For NHS England Mr Rawlinson substantially adopted the submissions of Mr O’Brien, and elaborated on the issue of the existence of the duty and the lack of evidence engaging the Coroner’s duty. He suggested that, on the facts of the case, A&E intervention was more likely to have prevented Ms Speck’s death, and that questions relating to A&E were presently in-scope.

Outcome

Because the Inquest was scheduled to begin within the week the parties agreed to hear an indication of the outcome of the application ahead of the full reasoned judgment.

Sir Brian Leveson indicated that permission would be refused. The Inquest will begin on Monday 9th November 2015.

Comment

The statutory requirement of the Coroner to ascertain “how, when and where the deceased came by his or her death” (Coroners and Justice Act  2009, s5(1)(b) is now expressly extended to include “the purpose of ascertaining in what circumstances the deceased came by his or her death” by s5(2), in order to avoid a breach of Article 2 ECHR. This provision has had an inevitable widening effect on the scope of Coroner’s inquests, and on the sorts of factors which can now potentially be considered causative.
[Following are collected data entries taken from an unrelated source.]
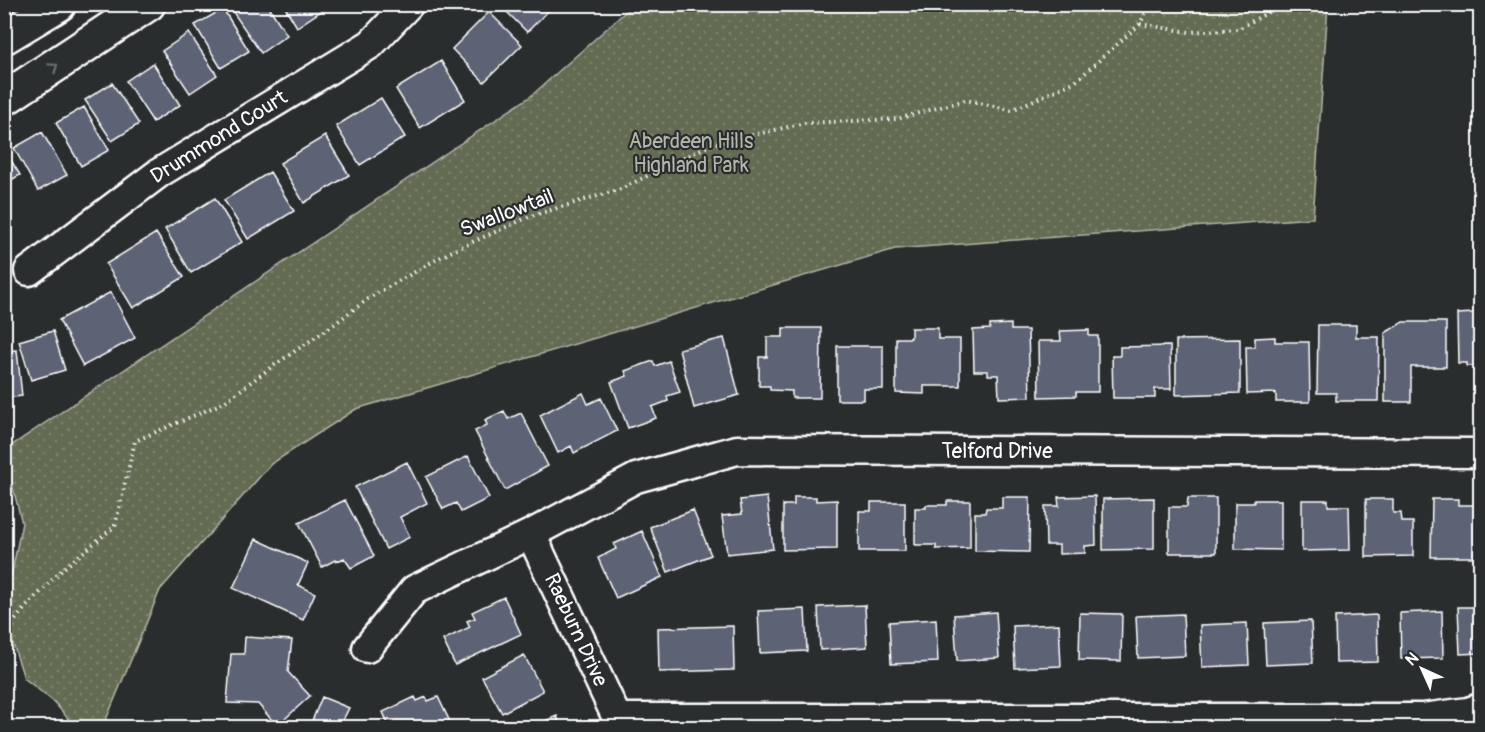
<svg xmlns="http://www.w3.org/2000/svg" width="1485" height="732" font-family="Pangolin,sans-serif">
	<defs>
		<pattern id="green-dots" width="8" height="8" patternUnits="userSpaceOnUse" patternTransform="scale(1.5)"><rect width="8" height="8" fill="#646c52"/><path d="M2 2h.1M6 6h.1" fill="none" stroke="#7b826c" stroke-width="1.8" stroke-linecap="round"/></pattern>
	</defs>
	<rect width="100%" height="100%" fill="#2a2d2e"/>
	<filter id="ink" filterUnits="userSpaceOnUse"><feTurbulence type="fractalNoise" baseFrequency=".0167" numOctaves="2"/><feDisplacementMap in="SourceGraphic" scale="12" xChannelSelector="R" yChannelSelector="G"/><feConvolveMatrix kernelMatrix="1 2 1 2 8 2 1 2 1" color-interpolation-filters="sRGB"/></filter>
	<g filter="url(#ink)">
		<path fill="url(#green-dots)" stroke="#b2b6a8" stroke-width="1.5" d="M633,5H1328L1313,218L895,249L356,409L271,464L160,590L103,727H75L54,702L24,678L5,619V600L13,567L22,523L5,457V450L531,96Z"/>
		<path fill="#5d6374" stroke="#fff" stroke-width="1.5" d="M244,4H267L287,35L261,53L233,12Z
			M283,4H321L324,9L297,27Z
			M499,4H555L527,32Z
			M223,9L249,51L221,68L195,25Z
			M489,12L522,45L484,82L452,49Z
			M189,33L217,75L190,93L162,51Z
			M441,61L465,100L420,128L396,89Z
			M153,63L180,105L153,122L126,81Z
			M112,83L139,124L112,141L85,100Z
			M381,98L405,137L360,165L336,126Z
			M84,107L109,150L81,166L56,123Z
			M42,132L67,175L38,191L14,148Z
			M325,136L349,175L304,203L280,163Z
			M4,149L20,175L4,184Z
			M270,172L294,211L248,239L224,200Z
			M215,198L242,242L191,273L165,229Z
			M156,233L184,277L133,308L106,264Z
			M111,292L135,338L83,366L59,320Z
			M1474,298H1480V368H1478V366H1467V363H1458L1457,314L1474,313Z
			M1403,322H1446V367H1411V402H1385V333Z
			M1011,324V330H1028L1030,397L999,398L998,375H988V371H974L973,330L990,329V325Z
			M1318,325H1356V337H1379L1378,401H1336V393H1317Z
			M783,328H821L820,398H792V391L770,390V386H759V357H767V337H783Z
			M911,328H938V339H960V386H924V394L896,393V338H911Z
			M1089,330V336H1098V392H1076V396L1039,397L1038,341H1061L1060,331Z
			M53,331L65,370L31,380L19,341Z
			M1275,337V342H1309L1310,402H1276V393L1247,394L1246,347H1255V338Z
			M724,338L739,395L694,408L679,349Z
			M1240,339V393L1176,395V340Z
			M837,346H883V389H864V400H837Z
			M1170,346L1171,389H1155V398H1113L1112,356H1120V347Z
			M17,350L22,396L4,398V351Z
			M653,361L655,366L669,361L680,392L667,396L668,401L652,407L656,418L628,428L611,382L627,376L625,371Z
			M583,393L588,404L601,398L617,431L574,453L571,446L558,453L540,415Z
			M504,411L508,419L521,413L548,466L505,490L475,431L487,425L485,420Z
			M468,456L489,498L461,512L456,503L443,509L426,477Z
			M407,462L427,503L400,517L410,537L386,549L355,487Z
			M1095,496L1096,545L1085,546V553L1059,554V545H1046L1045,506H1059L1058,497Z
			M767,497L773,549L727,554L722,516L742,514L740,500Z
			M794,497H816V501L837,500V549L783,550V505H794Z
			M1002,497H1030L1029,552L975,551V513H985L986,508H1002Z
			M1154,498V549L1103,550V499Z
			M1188,498H1216V553H1169V507H1187Z
			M1366,499H1393V513H1401L1402,522H1413V556L1366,557Z
			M1432,499H1458V505H1479L1478,557H1431Z
			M345,500L374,556L351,568L344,558L336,562L335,560L322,567L299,523Z
			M1254,500H1281V550L1235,549V503H1254Z
			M1302,500H1328V506H1349L1350,550L1302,551Z
			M947,501H970V548L936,549V545H915V508H926V505H947Z
			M871,502H905V551H859V511H871Z
			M693,510L711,555L668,572L650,527Z
			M642,531L662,577L616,598L598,558L616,549L614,544Z
			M256,539L308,563L298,585L315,593L303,620L233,588Z
			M504,597L521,634L455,665L443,640L470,627L467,621L475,618L472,612Z
			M865,605L867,647L820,650L818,607Z
			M1458,607H1480V653L1460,654Z
			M805,609L807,651L760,653L758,611Z
			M1442,611L1443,658L1401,659L1400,613Z
			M996,612L999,658L957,661L954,615Z
			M1080,613L1122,614L1121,661L1079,660Z
			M1183,614L1185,656L1138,658L1136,616Z
			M1377,615L1378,662L1336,663L1335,617Z
			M936,619L938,662L891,664L889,622Z
			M1311,621L1313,663L1266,665L1264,623Z
			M1247,623L1249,665L1202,667L1200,625Z
			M1059,624L1061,666L1015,668L1013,626Z
			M733,626L734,670L659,672L658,628Z
			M245,637L292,640L288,672L310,696L277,726L258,704L227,703L231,654H244Z
			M524,655L543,691L502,713L482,677Z
			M322,697L349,708L342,722L355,728H309Z
			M415,697L417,701L426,697L428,701L438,697L453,728H390L383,712Z
			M557,716L561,728H528Z"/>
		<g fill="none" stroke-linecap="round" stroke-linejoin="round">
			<g stroke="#fff" stroke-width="33">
				<path id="minor" d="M29,271L159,173L371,44L409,4
					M531,534L617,718L620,728
					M367,648L414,590L531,534L636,478L737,450L1480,453
					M617,718H1423L1468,712L1480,708"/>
			</g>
			<g stroke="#fff" stroke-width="38">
				<path id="major" d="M4,37L59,4
					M4,99L148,4"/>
			</g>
			<path stroke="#fff" stroke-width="4" stroke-dasharray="1.5 4.5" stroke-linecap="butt" d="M1140,24L1189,32L1238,29L1283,4
				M4,634L25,608L64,568L115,526L135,441L223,403L266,371L333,325L369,298L448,253L531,216L621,189L710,145L805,123L897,119L966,100L1012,110L1076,81L1140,24L1150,4"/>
			<use href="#minor" stroke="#2a2d2e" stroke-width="28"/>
			<use href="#major" stroke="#2a2d2e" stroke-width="33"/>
		</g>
		<defs><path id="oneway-chevron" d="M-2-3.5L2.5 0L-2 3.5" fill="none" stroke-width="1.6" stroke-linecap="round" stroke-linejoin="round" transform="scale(1.5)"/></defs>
		<use stroke="#6a6c6d" href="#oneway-chevron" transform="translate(54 67) rotate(-34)"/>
	</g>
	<g text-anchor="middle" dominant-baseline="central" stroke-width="4.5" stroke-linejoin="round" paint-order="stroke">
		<g font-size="21" fill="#fff" stroke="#2a2d2e">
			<text transform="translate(219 137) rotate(-32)">Drummond Court</text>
			<text transform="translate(507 213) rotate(-21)">Swallowtail</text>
			<text x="997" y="451">Telford Drive</text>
			<text transform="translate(576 630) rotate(65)">Raeburn Drive</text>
		</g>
		<g font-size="21" fill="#b2b6a8" stroke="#2a2d2e">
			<text x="691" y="141">Aberdeen Hills<tspan x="691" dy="24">Highland Park</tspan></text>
		</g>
	</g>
	<rect width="1485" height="732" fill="none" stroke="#2a2d2e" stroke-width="24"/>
	<rect x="12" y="12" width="1461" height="708" fill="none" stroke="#fff" stroke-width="2" filter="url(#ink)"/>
	<g transform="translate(1422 669) rotate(315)" stroke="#2a2d2e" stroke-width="4.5" paint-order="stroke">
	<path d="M0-4.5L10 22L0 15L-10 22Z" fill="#ffffff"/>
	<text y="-9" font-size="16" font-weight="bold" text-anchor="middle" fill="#ffffff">N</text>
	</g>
</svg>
While a reasoned judgment is still awaited, the direction of the Court’s thinking in this case was clear enough: while Article 2 may put new causal factors in scope, it is still necessary to find a duty on which causation can “bite”. In R (Long) v Secretary of State for Defence [2015] EWCA Civ 770 it was enough that there was a general duty of care towards the deceased (in that case, six soldiers killed at an Iraqi police station in 2003), notwithstanding that there was no specific duty to provide an item (in that case, an iridium satellite phone) which, it was alleged, would have prevented the deaths. The Court was not convinced that there was such a duty on the facts of this case. The Court was also not willing to infer a duty into the background of the statute and the surrounding practice and guidance.